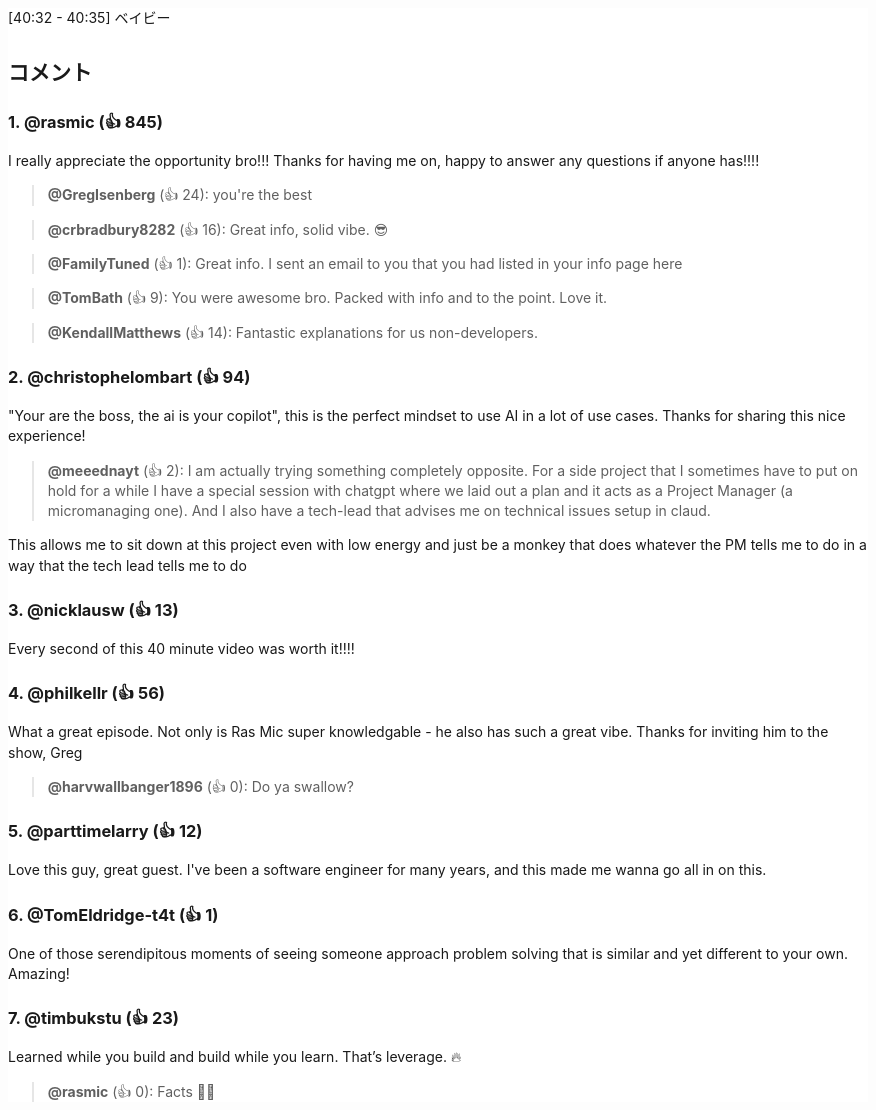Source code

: [40:32 - 40:35]
ベイビー

## コメント

### 1. @rasmic (👍 845)
I really appreciate the opportunity bro!!! Thanks for having me on, happy to answer any questions if anyone has!!!!

> **@GregIsenberg** (👍 24): you're the best

> **@crbradbury8282** (👍 16): Great info, solid vibe. 😎

> **@FamilyTuned** (👍 1): Great info. I sent an email to you that you had listed in your info page here

> **@TomBath** (👍 9): You were awesome bro. Packed with info and to the point. Love it.

> **@KendallMatthews** (👍 14): Fantastic explanations for us non-developers.

### 2. @christophelombart (👍 94)
"Your are the boss, the ai is your copilot", this is the perfect mindset to use AI in a lot of use cases. Thanks for sharing this nice experience!

> **@meeednayt** (👍 2): I am actually trying something completely opposite. For a side project that I sometimes have to put on hold for a while I have a special session with chatgpt where we laid out a plan and it acts as a Project Manager (a micromanaging one). And I also have a tech-lead that advises me on technical issues setup in claud.

This allows me to sit down at this project even with low energy and just be a monkey that does whatever the PM tells me to do in a way that the tech lead tells me to do

### 3. @nicklausw (👍 13)
Every second of this 40 minute video was worth it!!!!

### 4. @philkellr (👍 56)
What a great episode. Not only is Ras Mic super knowledgable - he also has such a great vibe. Thanks for inviting him to the show, Greg

> **@harvwallbanger1896** (👍 0): Do ya swallow?

### 5. @parttimelarry (👍 12)
Love this guy, great guest. I've been a software engineer for many years, and this made me wanna go all in on this.

### 6. @TomEldridge-t4t (👍 1)
One of those serendipitous moments of seeing someone approach problem solving that is similar and yet different to your own. Amazing!

### 7. @timbukstu (👍 23)
Learned while you build and build while you learn. That’s leverage. 🔥

> **@rasmic** (👍 0): Facts 💪🏾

- - - - - - -

What the task asks:
What is needed is every line of the records that contains the word "with".

Answer space:
> **@TomBath** (👍 9): You were awesome bro. Packed with info and to the point. Love it.
> **@meeednayt** (👍 2): I am actually trying something completely opposite. For a side project that I sometimes have to put on hold for a while I have a special session with chatgpt where we laid out a plan and it acts as a Project Manager (a micromanaging one). And I also have a tech-lead that advises me on technical issues setup in claud.
This allows me to sit down at this project even with low energy and just be a monkey that does whatever the PM tells me to do in a way that the tech lead tells me to do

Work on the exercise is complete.